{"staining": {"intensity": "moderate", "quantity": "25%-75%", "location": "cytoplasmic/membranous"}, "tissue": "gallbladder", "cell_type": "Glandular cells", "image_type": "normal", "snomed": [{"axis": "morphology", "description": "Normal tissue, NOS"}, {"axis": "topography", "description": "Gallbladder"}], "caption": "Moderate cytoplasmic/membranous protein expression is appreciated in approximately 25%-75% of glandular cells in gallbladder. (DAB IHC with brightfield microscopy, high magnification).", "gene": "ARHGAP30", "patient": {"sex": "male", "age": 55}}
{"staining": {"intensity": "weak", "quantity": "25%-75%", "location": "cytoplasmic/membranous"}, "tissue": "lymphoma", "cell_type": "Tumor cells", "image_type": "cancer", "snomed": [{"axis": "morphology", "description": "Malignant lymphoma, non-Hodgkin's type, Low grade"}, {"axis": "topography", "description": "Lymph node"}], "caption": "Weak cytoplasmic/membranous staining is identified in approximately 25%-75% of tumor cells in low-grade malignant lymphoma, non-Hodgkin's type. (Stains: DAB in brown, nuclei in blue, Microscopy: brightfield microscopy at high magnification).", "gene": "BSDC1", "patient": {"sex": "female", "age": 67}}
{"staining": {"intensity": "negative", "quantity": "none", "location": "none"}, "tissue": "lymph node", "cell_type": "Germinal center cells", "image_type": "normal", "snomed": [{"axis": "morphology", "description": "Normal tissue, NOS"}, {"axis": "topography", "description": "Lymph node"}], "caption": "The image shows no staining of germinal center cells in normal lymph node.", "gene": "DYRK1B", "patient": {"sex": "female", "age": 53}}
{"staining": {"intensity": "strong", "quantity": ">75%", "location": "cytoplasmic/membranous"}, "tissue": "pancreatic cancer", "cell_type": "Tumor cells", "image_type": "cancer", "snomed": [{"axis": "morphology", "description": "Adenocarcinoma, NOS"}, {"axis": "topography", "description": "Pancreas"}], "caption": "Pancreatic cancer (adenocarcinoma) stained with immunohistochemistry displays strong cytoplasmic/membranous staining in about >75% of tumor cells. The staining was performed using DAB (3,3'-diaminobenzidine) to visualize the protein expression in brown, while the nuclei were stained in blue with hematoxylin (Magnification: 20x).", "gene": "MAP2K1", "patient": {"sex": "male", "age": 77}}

:::

Looking through the listing above, state how many of its lines contain the string "nuclei". Write only the number.

◆ Result of this exercise ◆
2